Another way is using PromiseThrottle, I used this, working example is below:

var PromiseThrottle = require('promise-throttle');
let RATE_PER_SECOND = 5; // 5 = 5 per second, 0.5 = 1 per every 2 seconds

var pto = new PromiseThrottle({
    requestsPerSecond: RATE_PER_SECOND, // up to 1 request per second
    promiseImplementation: Promise  // the Promise library you are using
});

let timeStart = Date.now();
var myPromiseFunction = function (arg) {
    return new Promise(function (resolve, reject) {
        console.log("myPromiseFunction: " + arg + ", " + (Date.now() - timeStart) / 1000);
        let response = arg;
        return resolve(response);
    });
};

let NUMBER_OF_REQUESTS = 15;
let promiseArray = [];
for (let i = 1; i <= NUMBER_OF_REQUESTS; i++) {
    promiseArray.push(
            pto
            .add(myPromiseFunction.bind(this, i)) // passing am argument using bind()
            );
}

Promise
        .all(promiseArray)
        .then(function (allResponsesArray) { // [1 .. 100]
            console.log("All results: " + allResponsesArray);
        });

Output:

myPromiseFunction: 1, 0.031
myPromiseFunction: 2, 0.201
myPromiseFunction: 3, 0.401
myPromiseFunction: 4, 0.602
myPromiseFunction: 5, 0.803
myPromiseFunction: 6, 1.003
myPromiseFunction: 7, 1.204
myPromiseFunction: 8, 1.404
myPromiseFunction: 9, 1.605
myPromiseFunction: 10, 1.806
myPromiseFunction: 11, 2.007
myPromiseFunction: 12, 2.208
myPromiseFunction: 13, 2.409
myPromiseFunction: 14, 2.61
myPromiseFunction: 15, 2.811
All results: 1,2,3,4,5,6,7,8,9,10,11,12,13,14,15

We can clearly see the rate from output, i.e. 5 calls for every second.



回答5:

Here's my solution use a library request-promise or axios and wrap the call in this promise.

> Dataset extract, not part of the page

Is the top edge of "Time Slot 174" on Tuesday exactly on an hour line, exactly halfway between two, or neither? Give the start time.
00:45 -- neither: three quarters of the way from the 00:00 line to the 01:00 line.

var Promise = require("bluebird")

// http://stackoverflow.com/questions/28459812/way-to-provide-this-to-the-global-scope#28459875
// http://stackoverflow.com/questions/27561158/timed-promise-queue-throttle

module.exports = promiseDebounce

function promiseDebounce(fn, delay, count) {
  var working = 0, queue = [];
  function work() {
    if ((queue.length === 0) || (working === count)) return;
    working++;
    Promise.delay(delay).tap(function () { working--; }).then(work);
    var next = queue.shift();
    next[2](fn.apply(next[0], next[1]));
  }
  return function debounced() {
    var args = arguments;
    return new Promise(function(resolve){
      queue.push([this, args, resolve]);
      if (working < count) work();
    }.bind(this));
  }


回答6:

The other solutions were not up to my tastes. Researching further, I found promise-ratelimit which gives you an api that you can simply await:

var rate = 2000 // in milliseconds
var throttle = require('promise-ratelimit')(rate)

async function queryExampleApi () {
  await throttle()
  var response = await get('https://api.example.com/stuff')
  return response.body.things
}

The above example will ensure you only make queries to api.example.com every 2000ms at most. In other words, the very first request will not wait 2000ms.